Strengths and Limitations: Our study has several relatively unique features. Previously, there have been very few time-series population-based studies of pollution-related COVID-19 hospitalization, and no studies were done in Santiago, Chile. Unlike other similar studies, we demonstrated the robustness of PM2.5 pollutant using two-pollutant models. To our knowledge, this is the first report of an association between COVID-19 related hospital admissions and the three ambient pollutants, CO, NO2, and PM2.5 using time series analysis to study short-term effects controlling for unwanted temporal variation. It is also one of the few such studies done in the southern hemisphere where the early pandemic occurred during the autumn rather than the early spring in the Northern hemispheres. The daily high and low temperatures in July are approximately 16 °C and 3 °C in Santiago, Chile. Winter weather with less sunlight, drier air, and lower temperatures may enhance virus survival43, and thus, modify the risk of COVID-19 related morbidity.

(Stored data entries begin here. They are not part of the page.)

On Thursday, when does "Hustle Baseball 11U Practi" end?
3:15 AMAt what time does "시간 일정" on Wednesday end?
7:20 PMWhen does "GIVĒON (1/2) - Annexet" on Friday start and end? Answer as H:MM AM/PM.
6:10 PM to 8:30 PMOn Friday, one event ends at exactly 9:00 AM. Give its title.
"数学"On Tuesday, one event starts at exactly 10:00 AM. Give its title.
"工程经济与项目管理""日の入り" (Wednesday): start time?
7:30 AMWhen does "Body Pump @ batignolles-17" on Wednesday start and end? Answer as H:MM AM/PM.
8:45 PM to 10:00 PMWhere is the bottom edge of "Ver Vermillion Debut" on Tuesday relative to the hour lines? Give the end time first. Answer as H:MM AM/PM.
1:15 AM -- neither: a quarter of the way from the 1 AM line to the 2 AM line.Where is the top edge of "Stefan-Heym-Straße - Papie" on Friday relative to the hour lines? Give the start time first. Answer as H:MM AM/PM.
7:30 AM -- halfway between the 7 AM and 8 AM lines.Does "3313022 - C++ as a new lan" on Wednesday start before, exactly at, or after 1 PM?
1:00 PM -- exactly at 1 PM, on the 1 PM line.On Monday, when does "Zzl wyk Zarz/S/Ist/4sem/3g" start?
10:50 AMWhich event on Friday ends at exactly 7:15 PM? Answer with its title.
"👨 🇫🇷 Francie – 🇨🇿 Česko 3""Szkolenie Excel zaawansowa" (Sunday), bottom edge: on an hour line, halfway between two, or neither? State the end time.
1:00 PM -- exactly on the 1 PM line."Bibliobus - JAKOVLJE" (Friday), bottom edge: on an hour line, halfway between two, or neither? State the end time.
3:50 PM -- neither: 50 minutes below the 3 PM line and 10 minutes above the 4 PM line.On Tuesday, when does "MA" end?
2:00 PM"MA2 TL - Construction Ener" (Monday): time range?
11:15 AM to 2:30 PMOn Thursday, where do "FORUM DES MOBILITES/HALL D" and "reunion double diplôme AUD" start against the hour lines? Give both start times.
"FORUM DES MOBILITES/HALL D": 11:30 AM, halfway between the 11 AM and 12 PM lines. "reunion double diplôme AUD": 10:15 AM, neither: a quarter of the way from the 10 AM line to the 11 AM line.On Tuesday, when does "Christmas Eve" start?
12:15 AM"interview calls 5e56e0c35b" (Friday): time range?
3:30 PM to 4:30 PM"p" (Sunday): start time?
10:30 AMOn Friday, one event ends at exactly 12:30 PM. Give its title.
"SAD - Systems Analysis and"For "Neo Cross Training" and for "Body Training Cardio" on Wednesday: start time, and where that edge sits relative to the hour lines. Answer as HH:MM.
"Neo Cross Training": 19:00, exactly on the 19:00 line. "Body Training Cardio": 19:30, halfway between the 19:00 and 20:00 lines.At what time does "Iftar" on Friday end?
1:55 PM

Being an observational study, the observed associations, in isolation, cannot be considered causal. However, the argument for causality is strengthened by previous publications of increased overall and COVID-19 related mortality on higher air pollution days in Santiago19,20, and the evidence for a plausible mechanism to explain the association32. The measurement error created by attempting to reflect personal exposure to air pollutants based on ambient stationary monitors is likely random and would tend to bias findings towards the null. This would suggest that the observed effect sizes are likely underestimated44. For our time series analysis we assumed that on average personal exposure is higher on days of higher ambient air pollution than on days of lower ambient air pollution and a previous study demonstrated positive correlations between ambient and personal exposure in Santiago45.

Conclusion

Our study provides evidence of a significant association between short-term increases in ambient PM2.5, CO, and NO2 levels and daily COVID-19 related hospitalizations, with the most robust positive findings observed for PM2.5. These findings could help contribute to the overall body of evidence on air pollution and COVID-19 related illness and fill in knowledge gaps surrounding the short-term effects of ambient air pollution in an region south of the equator using a time series study design, which is relatively resistant to confounding by population-based characteristics. Furthermore, it could inform public health messaging and other efforts aimed at reducing air pollution, and possibly contribute to a reduction in the large burden of hospitalization from this novel coronavirus.